シュノーケルとフィンをつけて泳ぐと、海はどこどこまでも透き通っていて、太陽が真上にあると自分の影がくっきりと海底に映る。ひたすら静かで、まるで空飛ぶ夢を見ているみたいだ。 

インドネシア語は単純で覚えやすい。「パギ!(おはよ!)」「ツリマカシ(ありがとう)」「スラマッジャラン(じゃあね)」それだけしか喋らない日もあれば、英語という共通言語のおかげで、オーストラリア人夫婦やヨーロッパのバックパッカーたちと食事を共にすることもあった。

バリからやってきて一泊で帰って行く旅人も多いようだ。 
「ここは本当に素敵な島だけど、バリの方が何かと便利ですね」と旅人が笑う。 
「そうね。
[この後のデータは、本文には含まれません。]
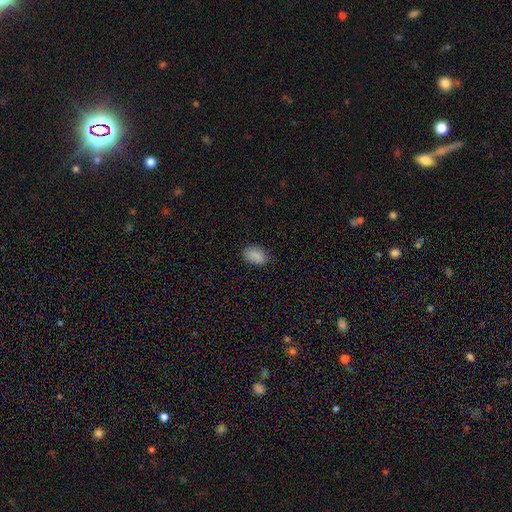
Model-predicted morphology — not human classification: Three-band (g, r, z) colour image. It shows a smooth galaxy with no disk features (88%) that is in between round and cigar-shaped (92%). Merging: none (80%).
でもダイビングするにはやはり素晴らしいポイントよ」とオーストラリア人夫婦が言う。 ここの周辺には数えきれないほどの青珊瑚が棲息しているらしい。「こんな場所はもう世界中にあまり残っていないと思うわ」と彼女はしきりに感心していた。

私たちは顔を合わせるとおしゃべりをしたが、誰もが心のどこかで心配していたのはイラン対イラクの緊張状態のことで、それについては皆がそれぞれに持論を持っていた。

もし米軍が干渉して戦争が始まれば、イスラム教国家の旅は厳しくなると言った旅人もいた。しかし、私はというと、まさか本当に戦争が始まるとは思っていなかったし、何より「日本」は戦争など受け入れないと信じていた。今考えると「平和ボケ」はなはだしい愚か者だったと思う。 

島での日々はじつに平和だった。この島は小さい。ぐるりと歩いてものの30分もしないうちに出発地点に戻る。この島には牧場があり、はるか遠くで草を食んでいた赤牛たちが私の気配に気づいて一斉にこちらを凝視する。驚いているらしい。何か違う匂いでもするのだろうか。 

小さな学校もあったが、ここに来る子供たちはどこにいるのか姿が見えない。ビーチ周辺で見かけもしなかった。 

この島には東南アジアの観光地につきものの物売りは一人もおらず、ビーチで誰かに出会うこともなかった。 いうなれば島は丸々プライベートビーチである。ビーチの砂は打ち寄せる珊瑚の白い破片でできていた。 

私は島で好きなだけシュノーケルをし、東京で切望していた静けさを手に入れ、泳ぎ疲れたら寝たいだけ眠り、毎日同じものを食べ、本を読み、夕方にはポットに2本分の湯をもらい、少なくとも最初の数日間は心地よく過ごした。

昼間は海中を観察し、隙さえあれば襲ってくる蚊を避けるためにバティックにくるまって浜辺で水平線や流れる雲を眺め、夜は星と月影を眺め、自然観察に没頭する。いずれにしてもここでは自然観察以外にすることはないのだ。それはもちろん旅の醍醐味ではあるが、一週間もする暇。大いに暇であった。

ウォークマン(そう、当時はウォークマン)の電池はたっぷりあっても、テープに入れた音楽にすっかり飽きた。おまけに本はスティーブン・キングの短編小説一冊だけしか持ってこなかったので、もっと別の本を持ってくればよかったと後悔した。


じわじわと、もっとヤバいなにかが迫ってきてることも知らずにね。